Societal habits and social behavior

The chapters about society covered social movements and social behavior. Duhigg discusses social capital, peer pressure, and the power of weak ties—of friends of friends—and the social status you gain or lose by going along with the crowd.

These sections had me wondering what the difference between a habit and a social behavior is—if any? I'd think a habit is learned: cue-routine-reward. Some human social behavior is innate, developed over human history; some of it is learned, too, but is it necessarily a habit? Anyway, like with the sections on willpower, it felt a little like the author was trying to fit as much as possible under his definition of habit just to make habits seem more important.

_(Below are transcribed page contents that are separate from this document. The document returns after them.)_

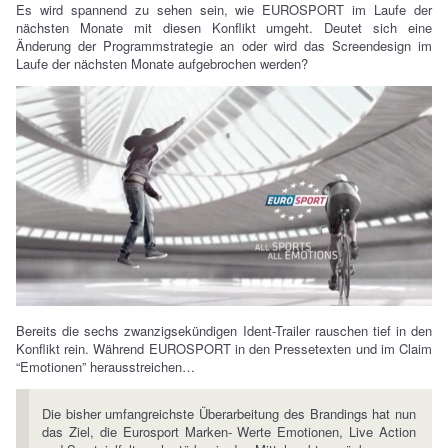
Es wird spannend zu sehen sein, wie EUROSPORT im Laufe der
nächsten Monate mit diesen Konflikt umgeht. Deutet sich eine
Änderung der Programmstrategie an oder wird das Screendesign im
Laufe der nächsten Monate aufgebrochen werden?
Bereits die sechs zwanzigsekündigen Ident-Trailer rauschen tief in den
Konflikt rein. Während EUROSPORT in den Pressetexten und im Claim
“Emotionen” herausstreichen…
Die bisher umfangreichste Überarbeitung des Brandings hat nun
das Ziel, die Eurosport Marken- Werte Emotionen, Live Action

Who should read this book?

I found the earlier chapters on individual habits more useful than the later sections on organizational and societal level habits. It was harder to see how to apply the later chapters—the stories were interesting, though.

Read this book if you want to learn how habits are formed and how to change them. I read it because I realized one piece of the puzzle of how and why we do what we do and how to be successful is habit formation. I've read books on other parts of the puzzle—motivation, goals, learning, discipline—but not habits, until this one!